Revelam as pesquisas que leitoras(es) de ficção são menos propensas(os) a tirar conclusões rápidas, com base em informações insuficientes e incompletas, para satisfazer sua necessidade pessoal de “apropriar-se” de um assunto. E como isso é importante na construção de um projeto de vida e no fortalecimento do protagonismo responsável, sobretudo em tempos em que é visível o tantão de gente propensa a deixar-se levar por informações falsas, as famosas “fake news”, que levam concretamente à morte de pessoas, da democracia, da nossa humanidade comum!!!
O que a jornada representou para estudantes? Escute direto da fonte:
“Participar da jornada de formação dos Leitores Sem Fronteiras sem sombra de dúvidas foi algo incrível, uma experiência única em minha vida! Como ponto principal destaco a interpretação de texto, que foi um ponto de perceptível evolução na minha jornada, além de aprender a ver tudo na vida com outros olhos, ver todas as faces da história. Nas formações, Reni, meu formador, sempre me incentivou a falar minha opinião, confesso que na maioria das vezes ficava calada, mas juro que aprendi a formular opiniões sinceras e que realmente falam de mim. O ponto baixo é que está acabando, sinto que poderia durar mais para poder aproveitar tudo que a formação tem para oferecer”.

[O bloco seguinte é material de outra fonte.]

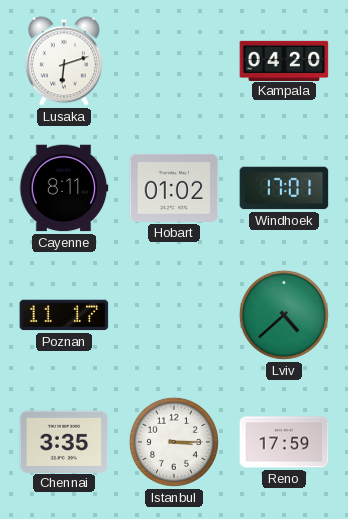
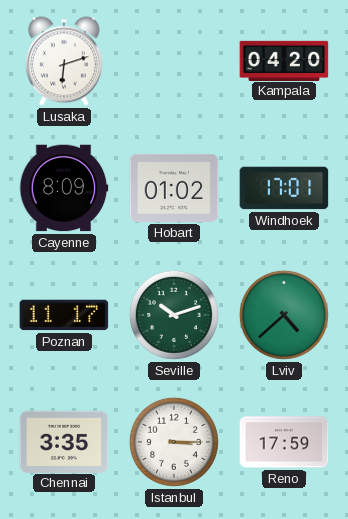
Cayenne: 8:11 -> 8:09
Seville: none -> 10:12
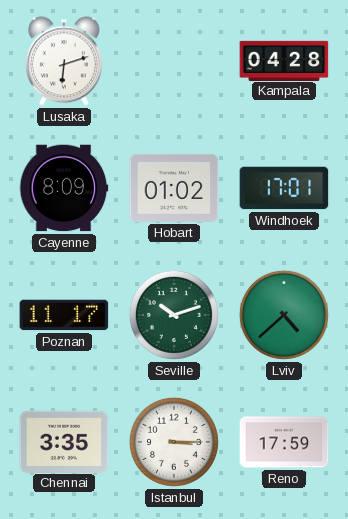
Kampala: 04:20 -> 04:28
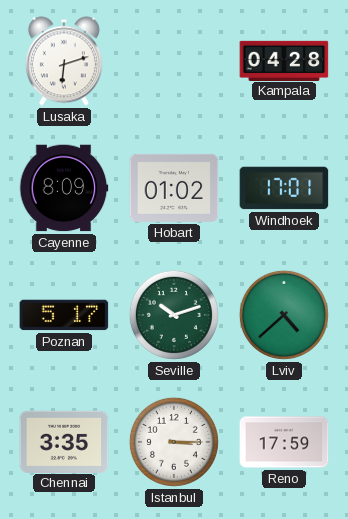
Poznan: 11:17 -> 5:17
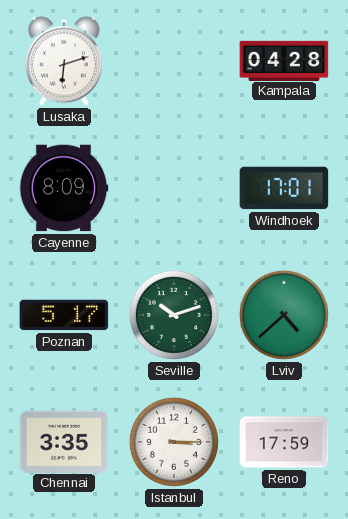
Hobart: 01:02 -> none
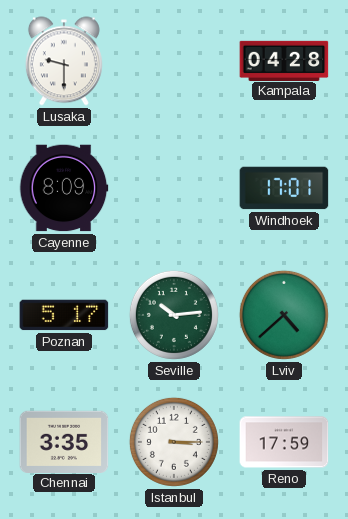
Lusaka: 6:12 -> 9:30
Seville: 10:12 -> 10:14
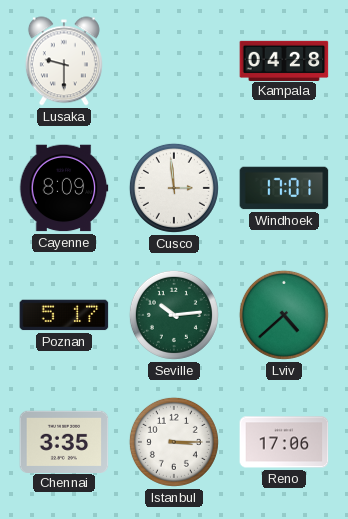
Cusco: none -> 2:59
Reno: 17:59 -> 17:06
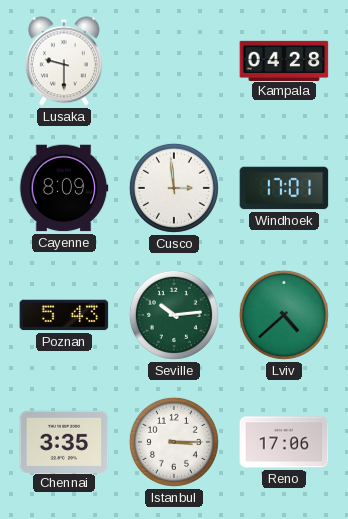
Poznan: 5:17 -> 5:43
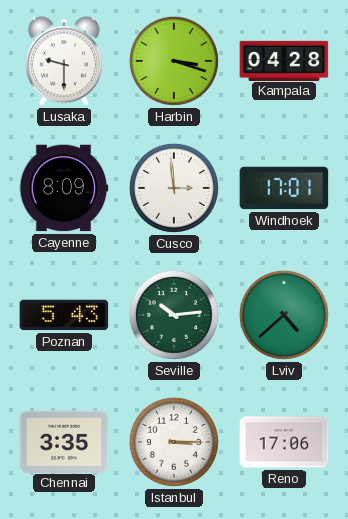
Harbin: none -> 3:18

O que esta jornada significou para o ICE? Com a palavra Juliana Zimmerman, vice-presidente do Instituto:
“O Leitores Sem Fronteiras se aproxima da Escola da Escolha em 2017 com uma proposta alinhada a um desejo antigo de incentivar de forma ainda mais potente o protagonismo dos jovens na dimensão de sua formação leitora. Sendo Projeto de Vida a centralidade da Escola da Escolha, a literatura como processo de autoconhecimento e um olhar crítico sobre seu entorno dá elementos importantes para os estudantes estabelecerem sua jornada de forma mais autoral e empática. A experiência de qualidade de leitura, discussões e partilha que o LSF trouxe evidências ao ICE da relevância de contínuo investimento na formação dos estudantes como leitores críticos e protagonistas. A avaliação das formadoras e equipes escolares também trouxe o reconhecimento de que a qualidade dos encontros era até mais importante que a quantidade de participantes. Os indicadores de processo olhados com atenção demostraram a importância de atitudes como o reconhecimento de professor(as)es em relação à melhora do desempenho da escrita de quem passou pelo Clube LSF e a capacidade de estudantes de romperem a timidez e se mostrarem mais eloquentes em uma roda de conversa”.
Como disse, uma jovem protagonista egressa da Escola da Escolha, Juany Diegues, a incrível leitora sem fronteiras que integrou o grupo do projeto piloto em 2017, aqui estamos para “continuarmos juntos e encarar o mundo com coragem poética”.